Ah, yes, you're right. There was two parts to this, A) how far back to consider data from and B) whether to collect data indefinitely or use an end date. These are the start dates and end dates of the datafeed when using the actual ML UI. I can't see anything in our module definition that pertains to start / end dates, so I'm not sure if by default that's set to do "from now, and indefinitely". Let me take a look in to this bit.
@Kerry350
If you don't specify a start time, the job will start at the beginning of the data in the index.
If you don't specify an end time, it will continue running until stopped and any new data added to the index will be analysed.
Okay, so, the setup endpoint takes in the start and end directly.
The JSON body in #43050 should just need to be extended to include a start and end (Felix had said that hook PR was to be used as inspiration, rather than a perfect finished product, which is why it was a draft, so this is something I've overlooked).
I think in terms of UI it's probably better to have an explicit startcalendar picker, and end calendar picker, if start isn't selected it will gather data from the start of the index, and if end isn't selected data will be collected indefinitely. So they're both optional.

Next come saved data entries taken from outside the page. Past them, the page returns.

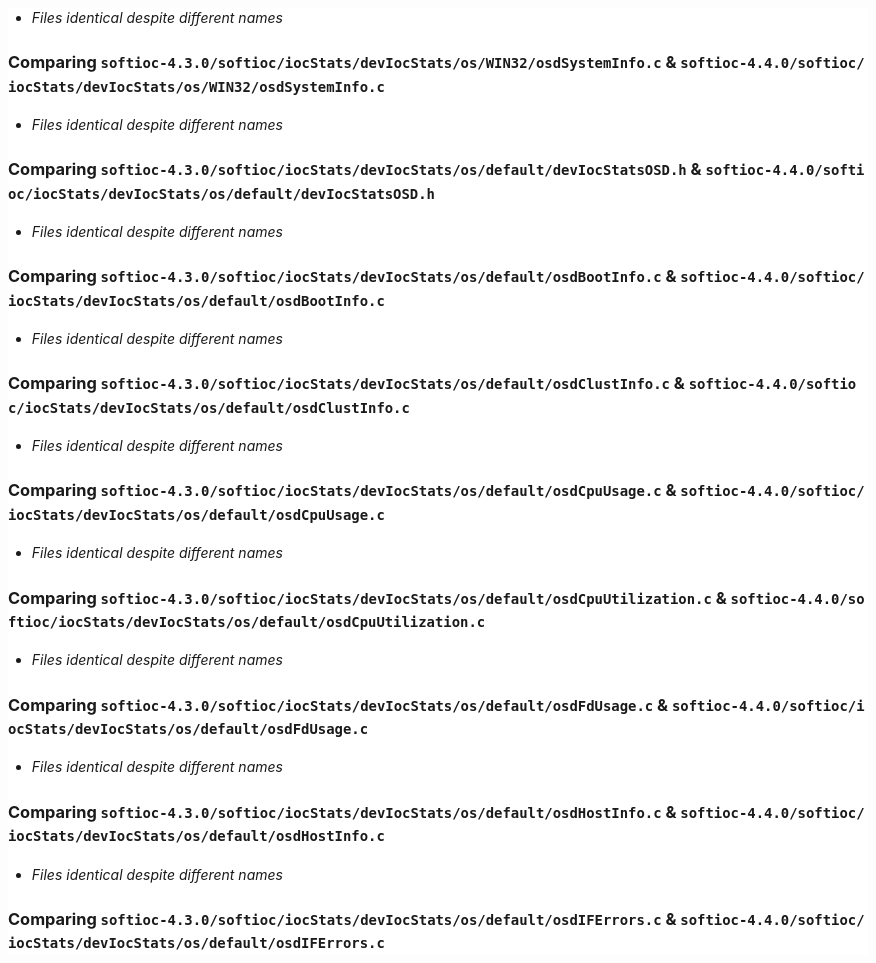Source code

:  * *Files identical despite different names*

### Comparing `softioc-4.3.0/softioc/iocStats/devIocStats/os/WIN32/osdSystemInfo.c` & `softioc-4.4.0/softioc/iocStats/devIocStats/os/WIN32/osdSystemInfo.c`

 * *Files identical despite different names*

### Comparing `softioc-4.3.0/softioc/iocStats/devIocStats/os/default/devIocStatsOSD.h` & `softioc-4.4.0/softioc/iocStats/devIocStats/os/default/devIocStatsOSD.h`

 * *Files identical despite different names*

### Comparing `softioc-4.3.0/softioc/iocStats/devIocStats/os/default/osdBootInfo.c` & `softioc-4.4.0/softioc/iocStats/devIocStats/os/default/osdBootInfo.c`

 * *Files identical despite different names*

### Comparing `softioc-4.3.0/softioc/iocStats/devIocStats/os/default/osdClustInfo.c` & `softioc-4.4.0/softioc/iocStats/devIocStats/os/default/osdClustInfo.c`

 * *Files identical despite different names*

### Comparing `softioc-4.3.0/softioc/iocStats/devIocStats/os/default/osdCpuUsage.c` & `softioc-4.4.0/softioc/iocStats/devIocStats/os/default/osdCpuUsage.c`

 * *Files identical despite different names*

### Comparing `softioc-4.3.0/softioc/iocStats/devIocStats/os/default/osdCpuUtilization.c` & `softioc-4.4.0/softioc/iocStats/devIocStats/os/default/osdCpuUtilization.c`

 * *Files identical despite different names*

### Comparing `softioc-4.3.0/softioc/iocStats/devIocStats/os/default/osdFdUsage.c` & `softioc-4.4.0/softioc/iocStats/devIocStats/os/default/osdFdUsage.c`

 * *Files identical despite different names*

### Comparing `softioc-4.3.0/softioc/iocStats/devIocStats/os/default/osdHostInfo.c` & `softioc-4.4.0/softioc/iocStats/devIocStats/os/default/osdHostInfo.c`

 * *Files identical despite different names*

### Comparing `softioc-4.3.0/softioc/iocStats/devIocStats/os/default/osdIFErrors.c` & `softioc-4.4.0/softioc/iocStats/devIocStats/os/default/osdIFErrors.c`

@jgowdyelastic beat me to it 馃槄
(We could of course just use the defaults - start of index and continuously collecting data - and not add these parts to the UI to keep it even simpler. But I'm thinking this might put people off using the feature altogether if they have large indexes, or just want to glean information from a very specific point in time).
So to clarify:
Is that about right?
Actually I'm re-reading this and realizing we don't actually need any input fields. Should I just replace the Get Started button with one that says Create ML job and ignore the second config screen?
@Zacqary
Use the Figma designs, but more for inspiration than anything. We don't need to adhere to the designs 100% at the moment. And utilise EUI components as much as possible.
The screen should allow you to configure an optional start and end. The hook in #43050 needs a slight extension to accept a start and end parameter, the endpoint itself is already setup to accept it as explained above.
We should have some explanatory text about what is happening, i.e. you're setting up machine learning jobs to analyse your logs for anomalies.
The button should be disabled whilst this setup takes place.
Yeah, one screen will work for now.
Are start and end in the form of seconds or milliseconds? Or an ISO string?
@Zacqary milliseconds
Most helpful comment
@Kerry350
If you don't specify a start time, the job will start at the beginning of the data in the index.
If you don't specify an end time, it will continue running until stopped and any new data added to the index will be analysed.